AIM OF THE TASK –
According to the Auburn news column, by what date must mailed ballots be postmarked?

TEXT PASSAGE –
Auburn Reporter editor Mark Klaas discusses all things Auburn, including comings and goings, local issues and community efforts.
King County Elections officials encourage Auburn residents to mail in their ballots by Tuesday.
Mailed ballots require first class postage and must be postmarked by Feb. 14. Voters are reminded to sign their name on the back of the envelopes to make their ballots official.
Election officials expect only a “38 percent” turnout rate for the all-mail-in special election.
Do your part, and vote.
The Auburn School District needs your support to pass a critical educational programs and operations replacement levy package and Auburn High School modernization and reconstruction bond package.
As one of our readers, Dr. Harold B. Valentine, best put it: “Your taxes would not go up with the construction of the new facility because other building bonds are being paid off. A new building is needed. The old building is 61 years old. The rate for borrowing bond money is low. The best time is now.”
Auburn is in the spotlight, the backdrop for a Western short film.
Crews – in full Hollywood production mode – will be on location next week to film scenes at historic Neely Mansion and along bucolic Green Valley Road for the short film, “The Shootout”, an old West story about hope, faith and choices, starring legendary outlaw Jesse James and pursuing U.S. Marshals.

INFORMATION PROVIDED –

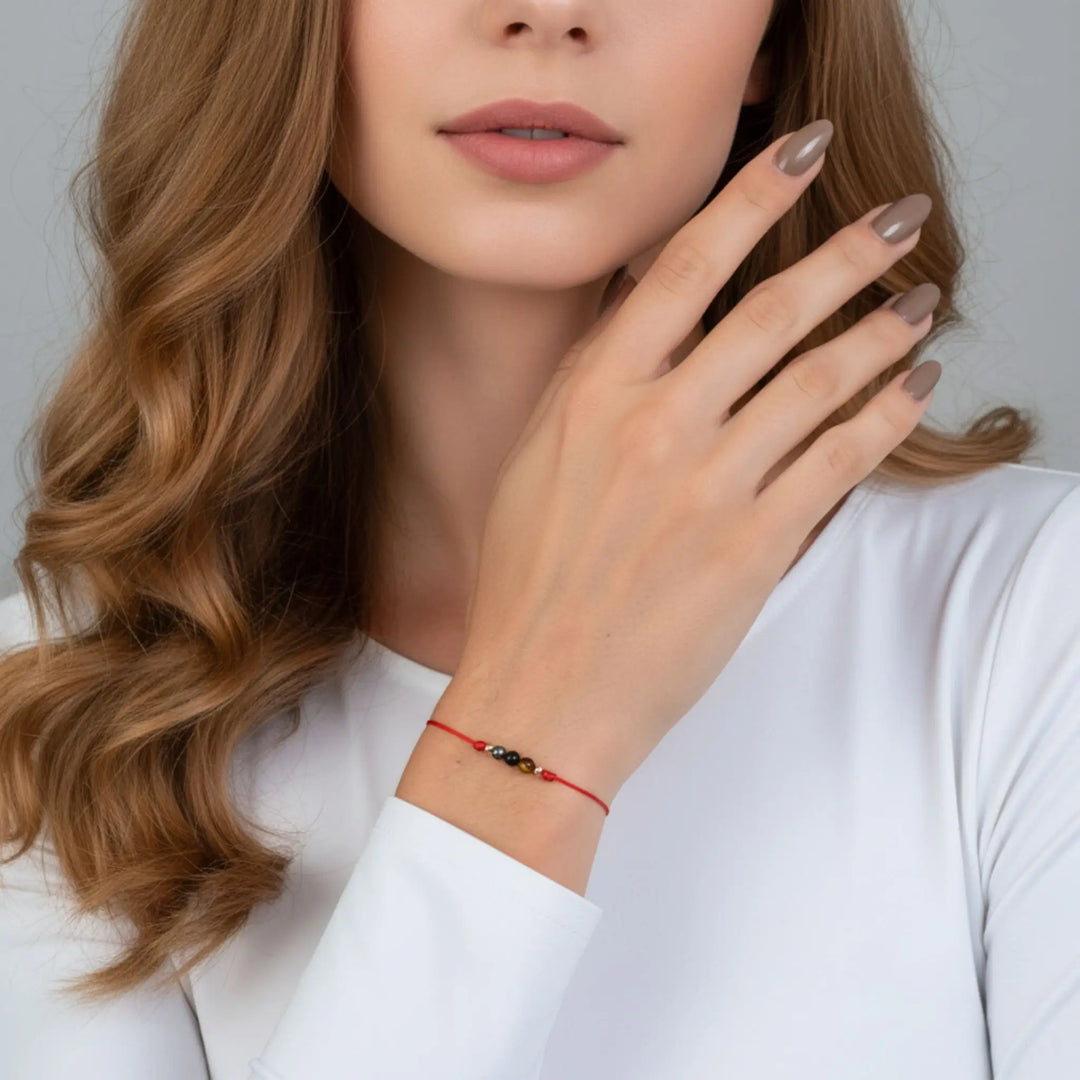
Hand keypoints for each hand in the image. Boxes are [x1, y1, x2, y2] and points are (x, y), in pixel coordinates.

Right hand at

EXERCISE SOLUTION –
Feb. 14